What to do — Please set down the entries below once more, exactly.

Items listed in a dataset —
+--
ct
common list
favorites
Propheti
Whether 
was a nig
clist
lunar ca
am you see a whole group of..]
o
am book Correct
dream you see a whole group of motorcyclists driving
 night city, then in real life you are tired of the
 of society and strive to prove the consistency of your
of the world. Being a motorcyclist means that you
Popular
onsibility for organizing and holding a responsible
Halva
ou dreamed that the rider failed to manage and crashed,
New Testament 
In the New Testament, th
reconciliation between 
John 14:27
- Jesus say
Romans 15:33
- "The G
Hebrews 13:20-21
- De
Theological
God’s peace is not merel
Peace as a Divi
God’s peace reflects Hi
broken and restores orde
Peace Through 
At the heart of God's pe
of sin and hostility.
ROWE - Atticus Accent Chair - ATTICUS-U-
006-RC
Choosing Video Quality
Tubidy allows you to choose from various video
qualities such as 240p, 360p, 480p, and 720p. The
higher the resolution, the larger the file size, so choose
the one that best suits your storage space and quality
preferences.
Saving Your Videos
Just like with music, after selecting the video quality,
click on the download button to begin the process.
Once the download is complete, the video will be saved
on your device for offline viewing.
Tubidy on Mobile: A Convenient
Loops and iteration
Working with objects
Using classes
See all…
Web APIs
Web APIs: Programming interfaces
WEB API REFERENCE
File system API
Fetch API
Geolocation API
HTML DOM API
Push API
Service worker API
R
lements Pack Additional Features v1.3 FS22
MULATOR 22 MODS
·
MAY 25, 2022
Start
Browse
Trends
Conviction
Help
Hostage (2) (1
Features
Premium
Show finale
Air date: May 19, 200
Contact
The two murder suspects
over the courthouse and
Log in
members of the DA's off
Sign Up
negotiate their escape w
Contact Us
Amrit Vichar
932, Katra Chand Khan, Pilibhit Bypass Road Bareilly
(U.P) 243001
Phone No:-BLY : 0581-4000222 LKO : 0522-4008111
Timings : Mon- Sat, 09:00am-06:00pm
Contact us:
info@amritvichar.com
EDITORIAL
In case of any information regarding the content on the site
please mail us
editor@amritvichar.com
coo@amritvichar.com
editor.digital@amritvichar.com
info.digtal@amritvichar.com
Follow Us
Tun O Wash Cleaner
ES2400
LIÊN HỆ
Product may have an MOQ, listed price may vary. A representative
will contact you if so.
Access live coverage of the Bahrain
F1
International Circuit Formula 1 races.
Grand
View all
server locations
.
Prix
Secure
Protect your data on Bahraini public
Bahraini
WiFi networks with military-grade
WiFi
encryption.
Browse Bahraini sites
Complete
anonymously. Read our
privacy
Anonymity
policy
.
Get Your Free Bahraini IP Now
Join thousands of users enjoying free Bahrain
+--
Your response —
ct
common list
favorites
Propheti
Whether 
was a nig
clist
lunar ca
am you see a whole group of..]
o
am book Correct
dream you see a whole group of motorcyclists driving
 night city, then in real life you are tired of the
 of society and strive to prove the consistency of your
of the world. Being a motorcyclist means that you
Popular
onsibility for organizing and holding a responsible
Halva
ou dreamed that the rider failed to manage and crashed,
New Testament 
In the New Testament, th
reconciliation between 
John 14:27
- Jesus say
Romans 15:33
- "The G
Hebrews 13:20-21
- De
Theological
God’s peace is not merel
Peace as a Divi
God’s peace reflects Hi
broken and restores orde
Peace Through 
At the heart of God's pe
of sin and hostility.
ROWE - Atticus Accent Chair - ATTICUS-U-
006-RC
Choosing Video Quality
Tubidy allows you to choose from various video
qualities such as 240p, 360p, 480p, and 720p. The
higher the resolution, the larger the file size, so choose
the one that best suits your storage space and quality
preferences.
Saving Your Videos
Just like with music, after selecting the video quality,
click on the download button to begin the process.
Once the download is complete, the video will be saved
on your device for offline viewing.
Tubidy on Mobile: A Convenient
Loops and iteration
Working with objects
Using classes
See all…
Web APIs
Web APIs: Programming interfaces
WEB API REFERENCE
File system API
Fetch API
Geolocation API
HTML DOM API
Push API
Service worker API
R
lements Pack Additional Features v1.3 FS22
MULATOR 22 MODS
·
MAY 25, 2022
Start
Browse
Trends
Conviction
Help
Hostage (2) (1
Features
Premium
Show finale
Air date: May 19, 200
Contact
The two murder suspects
over the courthouse and
Log in
members of the DA's off
Sign Up
negotiate their escape w
Contact Us
Amrit Vichar
932, Katra Chand Khan, Pilibhit Bypass Road Bareilly
(U.P) 243001
Phone No:-BLY : 0581-4000222 LKO : 0522-4008111
Timings : Mon- Sat, 09:00am-06:00pm
Contact us:
info@amritvichar.com
EDITORIAL
In case of any information regarding the content on the site
please mail us
editor@amritvichar.com
coo@amritvichar.com
editor.digital@amritvichar.com
info.digtal@amritvichar.com
Follow Us
Tun O Wash Cleaner
ES2400
LIÊN HỆ
Product may have an MOQ, listed price may vary. A representative
will contact you if so.
Access live coverage of the Bahrain
F1
International Circuit Formula 1 races.
Grand
View all
server locations
.
Prix
Secure
Protect your data on Bahraini public
Bahraini
WiFi networks with military-grade
WiFi
encryption.
Browse Bahraini sites
Complete
anonymously. Read our
privacy
Anonymity
policy
.
Get Your Free Bahraini IP Now
Join thousands of users enjoying free Bahrain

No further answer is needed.